Thanks to the GPU, I should be able to run some expensive computation in parallel with a very large number of threads. I’m currently struggling to come up with a good scheme for gathering those results.

For the moment, let’s assume I’m working with 1024 threads for block/SM, and that I’m using all 80 SMs on a V100. Let’s also assume that as each thread reaches the last phase of its computation, it starts producing “items” that consist of a pair of integers and plus a list of integers that vary in length from 1 to 100.

I can easily setup each thread to have its own area in memory to write these items of varying length. However, I’m concerned that if each thread is writing to its own disjoint area, that the uncoalesced writes will yield horrible performance.

Another alternative is to group the threads by WARP and interleave each WARP’s threads’ data within one region of memory (per WARP). Unfortunately, each thread will have data of such varying length, that I expect the writes to quickly un-coalesce.

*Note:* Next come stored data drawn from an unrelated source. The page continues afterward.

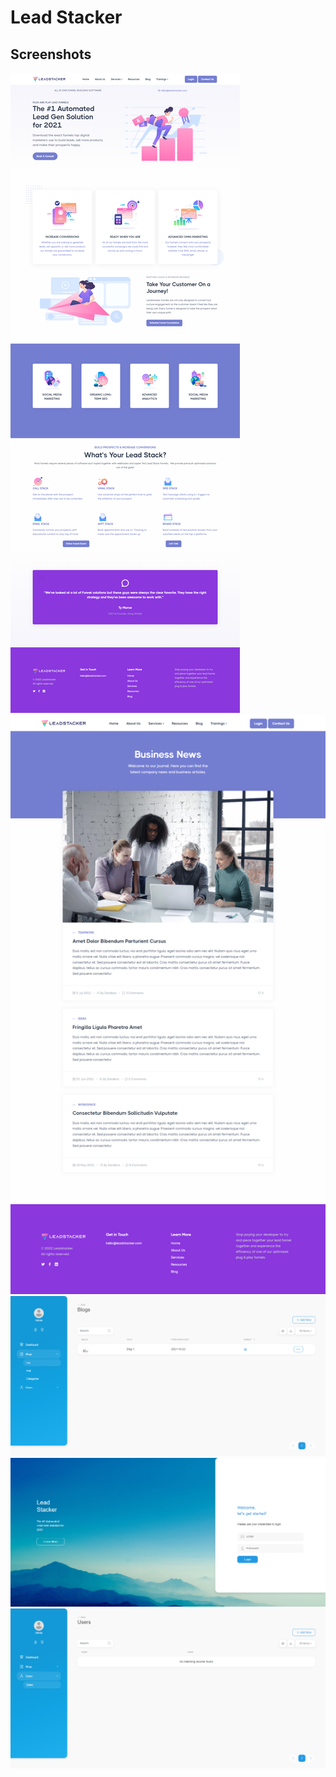 # Lead Stacker
## Screenshots
![Screenshot 1](1.png) <br/>
![Screenshot 2](2.png) <br/>
![Screenshot 3](3.png) <br/>
![Screenshot 4](4.png) <br/>
![Screenshot 5](5.png) <br/>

I can provide code to elucidate the above two paragraphs, but I think what really needs to be done is for me to state what I’m really looking for:

What I feel I need is a mailbox primitive. The order of delivery doesn’t matter, and each item contains enough information to indicate how it should be sorted/stored on the receiving end. What I think I need is a high-performance mechanism to send each item from any thread on the GPU to a CPU thread that’s waiting to receive items (and then store them accordingly in STL objects in main [non-GPU] memory).

Does such a mailbox primitive exist?

I looked in the GPU Computing Gems book, searched for “gather”, “mailbox”, and “channel.” It looks like there’s a chance the FEM Solver gather may be relevant, but it didn’t seem applicable at a first glance. I also searched on the nvidia forums for “mailbox” but didn’t find anything obviously relevant. Maybe the primitive doesn’t exist, or maybe I’m just missing it.


If this were my code, I would quickly prototype the two design alternatives already identified, then check the performance. Since we do not know what else is going on in the kernel, the write performance may or may not be a significant issue for application performance. Benchmarking (and if need be, profiling) the two prototype implementations will quickly reveal whether it is an issue or not.

You can use atomicAdd() to quickly determine where your variable-length results should go.

I wouldn’t worry too much about the uncoalesced writes before you actually benchmarked your code - GPUs have become better dealing with less ideal access patterns with the help of their caches
You may be able to use int4 to write out the bulk of the data via wide transactions, particularly if you can afford padding to multiples of four integers. If your integers fit into 16 or fewer bits, you can stretch the memory bandwidth further by using shorts.